● **What is being asked**
Where a line of the records holds the string "lines", copy that line.

[Data shown]

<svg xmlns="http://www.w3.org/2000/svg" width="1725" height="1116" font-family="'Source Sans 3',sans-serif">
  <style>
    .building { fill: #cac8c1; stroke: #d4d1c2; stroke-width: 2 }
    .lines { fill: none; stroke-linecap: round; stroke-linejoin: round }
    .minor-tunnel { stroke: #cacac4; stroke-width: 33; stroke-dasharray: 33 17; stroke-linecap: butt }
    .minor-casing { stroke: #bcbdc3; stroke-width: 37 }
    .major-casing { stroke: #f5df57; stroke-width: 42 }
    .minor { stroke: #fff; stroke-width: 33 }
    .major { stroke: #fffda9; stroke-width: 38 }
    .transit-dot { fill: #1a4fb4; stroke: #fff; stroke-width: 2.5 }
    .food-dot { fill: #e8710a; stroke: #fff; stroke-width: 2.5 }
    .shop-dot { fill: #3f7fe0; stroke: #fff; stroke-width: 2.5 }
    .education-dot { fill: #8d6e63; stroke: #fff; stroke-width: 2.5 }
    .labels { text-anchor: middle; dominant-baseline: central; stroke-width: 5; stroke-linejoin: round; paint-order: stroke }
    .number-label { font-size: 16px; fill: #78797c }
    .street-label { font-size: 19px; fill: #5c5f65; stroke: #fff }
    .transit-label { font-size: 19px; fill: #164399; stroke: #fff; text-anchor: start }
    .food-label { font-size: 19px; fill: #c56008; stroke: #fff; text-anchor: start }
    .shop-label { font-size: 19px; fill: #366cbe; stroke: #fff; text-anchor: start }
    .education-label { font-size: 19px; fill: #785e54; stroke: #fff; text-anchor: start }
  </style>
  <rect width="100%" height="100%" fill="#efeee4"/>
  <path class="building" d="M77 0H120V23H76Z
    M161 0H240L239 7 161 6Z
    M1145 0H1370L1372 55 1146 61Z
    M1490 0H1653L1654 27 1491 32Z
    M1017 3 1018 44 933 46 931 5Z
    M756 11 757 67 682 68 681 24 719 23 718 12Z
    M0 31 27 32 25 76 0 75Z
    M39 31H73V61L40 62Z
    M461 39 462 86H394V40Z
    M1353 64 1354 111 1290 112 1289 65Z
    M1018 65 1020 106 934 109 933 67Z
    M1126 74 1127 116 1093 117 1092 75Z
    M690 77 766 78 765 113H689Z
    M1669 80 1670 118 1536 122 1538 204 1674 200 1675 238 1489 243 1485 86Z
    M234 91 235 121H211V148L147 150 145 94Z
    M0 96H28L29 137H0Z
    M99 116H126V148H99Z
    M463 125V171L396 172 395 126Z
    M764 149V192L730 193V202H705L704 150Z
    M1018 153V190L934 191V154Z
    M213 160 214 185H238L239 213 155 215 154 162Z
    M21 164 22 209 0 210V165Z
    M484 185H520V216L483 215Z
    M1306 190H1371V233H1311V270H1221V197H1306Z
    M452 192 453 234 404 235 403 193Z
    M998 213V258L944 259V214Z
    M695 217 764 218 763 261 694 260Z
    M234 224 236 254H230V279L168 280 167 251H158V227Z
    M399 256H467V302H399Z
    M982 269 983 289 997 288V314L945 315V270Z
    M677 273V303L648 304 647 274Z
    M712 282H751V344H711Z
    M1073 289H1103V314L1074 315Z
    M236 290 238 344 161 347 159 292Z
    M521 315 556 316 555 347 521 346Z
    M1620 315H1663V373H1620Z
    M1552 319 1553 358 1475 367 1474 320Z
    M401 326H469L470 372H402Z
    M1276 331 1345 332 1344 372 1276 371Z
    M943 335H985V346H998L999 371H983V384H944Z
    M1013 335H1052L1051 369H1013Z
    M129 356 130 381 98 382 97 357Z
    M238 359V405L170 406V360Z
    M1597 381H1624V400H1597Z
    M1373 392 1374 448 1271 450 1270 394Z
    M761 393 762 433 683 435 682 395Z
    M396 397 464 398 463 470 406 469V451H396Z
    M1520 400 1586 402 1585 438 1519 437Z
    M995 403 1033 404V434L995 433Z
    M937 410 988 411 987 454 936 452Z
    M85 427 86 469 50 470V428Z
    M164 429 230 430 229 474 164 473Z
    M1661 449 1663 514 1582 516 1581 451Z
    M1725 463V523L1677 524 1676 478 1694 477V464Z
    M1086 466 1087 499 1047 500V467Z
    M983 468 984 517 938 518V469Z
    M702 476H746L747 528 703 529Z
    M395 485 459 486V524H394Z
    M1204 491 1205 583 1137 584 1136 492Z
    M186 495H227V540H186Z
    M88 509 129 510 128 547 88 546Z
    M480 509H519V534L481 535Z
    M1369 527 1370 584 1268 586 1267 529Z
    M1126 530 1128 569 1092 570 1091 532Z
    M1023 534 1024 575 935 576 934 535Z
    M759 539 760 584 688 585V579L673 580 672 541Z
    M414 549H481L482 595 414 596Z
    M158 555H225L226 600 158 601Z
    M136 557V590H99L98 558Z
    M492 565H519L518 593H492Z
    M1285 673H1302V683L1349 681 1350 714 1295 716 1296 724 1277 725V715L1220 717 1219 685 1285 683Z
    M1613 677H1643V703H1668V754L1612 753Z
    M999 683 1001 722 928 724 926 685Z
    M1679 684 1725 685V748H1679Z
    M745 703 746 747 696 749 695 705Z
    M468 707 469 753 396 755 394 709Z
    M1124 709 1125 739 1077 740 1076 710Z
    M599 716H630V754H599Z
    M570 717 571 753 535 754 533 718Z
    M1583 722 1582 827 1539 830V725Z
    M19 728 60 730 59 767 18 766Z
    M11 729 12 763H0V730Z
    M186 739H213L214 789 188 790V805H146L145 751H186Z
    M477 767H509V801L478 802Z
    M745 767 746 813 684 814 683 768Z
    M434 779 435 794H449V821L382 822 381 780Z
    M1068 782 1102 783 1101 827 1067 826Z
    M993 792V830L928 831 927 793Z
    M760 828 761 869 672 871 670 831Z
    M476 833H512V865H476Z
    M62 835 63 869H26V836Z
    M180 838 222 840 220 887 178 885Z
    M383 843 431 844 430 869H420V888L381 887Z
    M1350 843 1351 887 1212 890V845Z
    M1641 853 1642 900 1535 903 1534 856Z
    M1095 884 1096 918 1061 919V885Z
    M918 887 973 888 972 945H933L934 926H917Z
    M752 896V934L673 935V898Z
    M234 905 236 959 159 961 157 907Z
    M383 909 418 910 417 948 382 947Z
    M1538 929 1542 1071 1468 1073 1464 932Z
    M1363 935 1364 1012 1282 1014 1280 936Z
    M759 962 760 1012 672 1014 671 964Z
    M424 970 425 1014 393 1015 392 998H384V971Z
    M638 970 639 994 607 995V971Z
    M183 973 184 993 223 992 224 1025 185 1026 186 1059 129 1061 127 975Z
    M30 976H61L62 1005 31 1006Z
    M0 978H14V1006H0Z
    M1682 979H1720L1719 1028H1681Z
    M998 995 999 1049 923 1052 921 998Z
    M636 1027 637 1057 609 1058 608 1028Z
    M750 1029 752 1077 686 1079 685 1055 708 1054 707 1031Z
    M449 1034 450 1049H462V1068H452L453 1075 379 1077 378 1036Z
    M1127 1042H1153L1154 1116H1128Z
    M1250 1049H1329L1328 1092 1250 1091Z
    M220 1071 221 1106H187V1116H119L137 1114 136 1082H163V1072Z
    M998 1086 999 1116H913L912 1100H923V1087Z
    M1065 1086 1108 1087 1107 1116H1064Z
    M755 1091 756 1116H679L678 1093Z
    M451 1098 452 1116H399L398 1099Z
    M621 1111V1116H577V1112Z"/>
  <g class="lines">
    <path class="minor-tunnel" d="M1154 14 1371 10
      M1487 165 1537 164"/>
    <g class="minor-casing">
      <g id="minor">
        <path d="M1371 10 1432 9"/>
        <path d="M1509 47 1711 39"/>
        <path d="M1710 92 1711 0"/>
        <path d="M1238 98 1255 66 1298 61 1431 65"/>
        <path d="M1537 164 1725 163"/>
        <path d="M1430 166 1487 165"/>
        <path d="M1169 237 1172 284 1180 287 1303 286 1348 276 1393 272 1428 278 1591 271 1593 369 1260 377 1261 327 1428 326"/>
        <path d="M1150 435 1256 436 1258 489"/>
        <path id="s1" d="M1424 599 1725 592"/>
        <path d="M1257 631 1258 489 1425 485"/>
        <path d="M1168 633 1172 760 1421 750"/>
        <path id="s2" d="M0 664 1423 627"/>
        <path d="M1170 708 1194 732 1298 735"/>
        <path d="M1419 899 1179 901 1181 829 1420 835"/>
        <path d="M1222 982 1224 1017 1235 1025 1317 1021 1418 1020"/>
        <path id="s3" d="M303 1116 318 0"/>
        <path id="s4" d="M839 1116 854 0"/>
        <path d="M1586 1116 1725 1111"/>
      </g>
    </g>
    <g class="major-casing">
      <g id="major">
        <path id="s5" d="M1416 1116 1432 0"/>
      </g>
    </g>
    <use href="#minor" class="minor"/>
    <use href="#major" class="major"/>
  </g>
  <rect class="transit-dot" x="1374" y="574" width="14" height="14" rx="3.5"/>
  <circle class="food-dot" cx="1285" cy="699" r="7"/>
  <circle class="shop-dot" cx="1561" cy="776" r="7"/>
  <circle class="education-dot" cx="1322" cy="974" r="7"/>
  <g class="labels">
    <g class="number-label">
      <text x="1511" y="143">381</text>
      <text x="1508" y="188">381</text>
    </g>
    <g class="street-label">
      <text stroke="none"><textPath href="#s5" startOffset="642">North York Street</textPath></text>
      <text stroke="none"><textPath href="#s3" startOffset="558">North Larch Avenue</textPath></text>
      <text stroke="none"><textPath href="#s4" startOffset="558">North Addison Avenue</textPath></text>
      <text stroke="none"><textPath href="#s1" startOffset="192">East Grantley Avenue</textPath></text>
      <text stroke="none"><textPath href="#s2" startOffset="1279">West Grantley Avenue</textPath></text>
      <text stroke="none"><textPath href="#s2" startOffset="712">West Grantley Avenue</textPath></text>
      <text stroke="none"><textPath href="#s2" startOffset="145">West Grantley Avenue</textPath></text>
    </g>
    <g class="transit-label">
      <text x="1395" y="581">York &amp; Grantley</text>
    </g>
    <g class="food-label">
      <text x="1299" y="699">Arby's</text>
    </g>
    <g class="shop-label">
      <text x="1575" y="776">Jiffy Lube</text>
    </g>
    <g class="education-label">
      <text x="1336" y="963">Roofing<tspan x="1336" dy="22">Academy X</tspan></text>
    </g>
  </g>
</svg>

[/Data shown]

● **Result of the exercise**
    .lines { fill: none; stroke-linecap: round; stroke-linejoin: round }
  <g class="lines">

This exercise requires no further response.